Please format every line of the records below as a JSON list of strings, one string per line, leaving out any blank lines.

(Raw records)
•••

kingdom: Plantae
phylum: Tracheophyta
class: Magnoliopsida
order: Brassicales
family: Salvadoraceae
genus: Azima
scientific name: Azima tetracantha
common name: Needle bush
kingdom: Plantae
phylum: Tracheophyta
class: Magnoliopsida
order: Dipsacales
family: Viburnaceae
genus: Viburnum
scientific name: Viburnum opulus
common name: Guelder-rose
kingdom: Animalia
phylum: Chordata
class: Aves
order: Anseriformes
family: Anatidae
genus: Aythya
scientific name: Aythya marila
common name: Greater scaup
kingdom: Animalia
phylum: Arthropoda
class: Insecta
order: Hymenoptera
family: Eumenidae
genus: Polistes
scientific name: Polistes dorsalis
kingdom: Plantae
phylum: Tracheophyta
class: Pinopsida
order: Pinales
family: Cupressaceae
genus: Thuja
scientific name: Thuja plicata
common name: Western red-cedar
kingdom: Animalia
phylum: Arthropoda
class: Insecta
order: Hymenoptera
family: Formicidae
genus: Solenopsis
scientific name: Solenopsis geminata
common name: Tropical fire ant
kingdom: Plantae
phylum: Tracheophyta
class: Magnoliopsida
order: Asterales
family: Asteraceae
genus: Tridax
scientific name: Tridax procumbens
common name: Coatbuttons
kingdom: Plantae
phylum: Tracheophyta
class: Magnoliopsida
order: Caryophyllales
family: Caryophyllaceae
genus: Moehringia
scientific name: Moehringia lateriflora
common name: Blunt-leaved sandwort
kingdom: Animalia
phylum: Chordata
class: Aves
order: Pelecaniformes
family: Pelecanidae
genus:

•••

EXERCISE SOLUTION →
[
  "kingdom: Plantae",
  "phylum: Tracheophyta",
  "class: Magnoliopsida",
  "order: Brassicales",
  "family: Salvadoraceae",
  "genus: Azima",
  "scientific name: Azima tetracantha",
  "common name: Needle bush",
  "kingdom: Plantae",
  "phylum: Tracheophyta",
  "class: Magnoliopsida",
  "order: Dipsacales",
  "family: Viburnaceae",
  "genus: Viburnum",
  "scientific name: Viburnum opulus",
  "common name: Guelder-rose",
  "kingdom: Animalia",
  "phylum: Chordata",
  "class: Aves",
  "order: Anseriformes",
  "family: Anatidae",
  "genus: Aythya",
  "scientific name: Aythya marila",
  "common name: Greater scaup",
  "kingdom: Animalia",
  "phylum: Arthropoda",
  "class: Insecta",
  "order: Hymenoptera",
  "family: Eumenidae",
  "genus: Polistes",
  "scientific name: Polistes dorsalis",
  "kingdom: Plantae",
  "phylum: Tracheophyta",
  "class: Pinopsida",
  "order: Pinales",
  "family: Cupressaceae",
  "genus: Thuja",
  "scientific name: Thuja plicata",
  "common name: Western red-cedar",
  "kingdom: Animalia",
  "phylum: Arthropoda",
  "class: Insecta",
  "order: Hymenoptera",
  "family: Formicidae",
  "genus: Solenopsis",
  "scientific name: Solenopsis geminata",
  "common name: Tropical fire ant",
  "kingdom: Plantae",
  "phylum: Tracheophyta",
  "class: Magnoliopsida",
  "order: Asterales",
  "family: Asteraceae",
  "genus: Tridax",
  "scientific name: Tridax procumbens",
  "common name: Coatbuttons",
  "kingdom: Plantae",
  "phylum: Tracheophyta",
  "class: Magnoliopsida",
  "order: Caryophyllales",
  "family: Caryophyllaceae",
  "genus: Moehringia",
  "scientific name: Moehringia lateriflora",
  "common name: Blunt-leaved sandwort",
  "kingdom: Animalia",
  "phylum: Chordata",
  "class: Aves",
  "order: Pelecaniformes",
  "family: Pelecanidae",
  "genus:"
]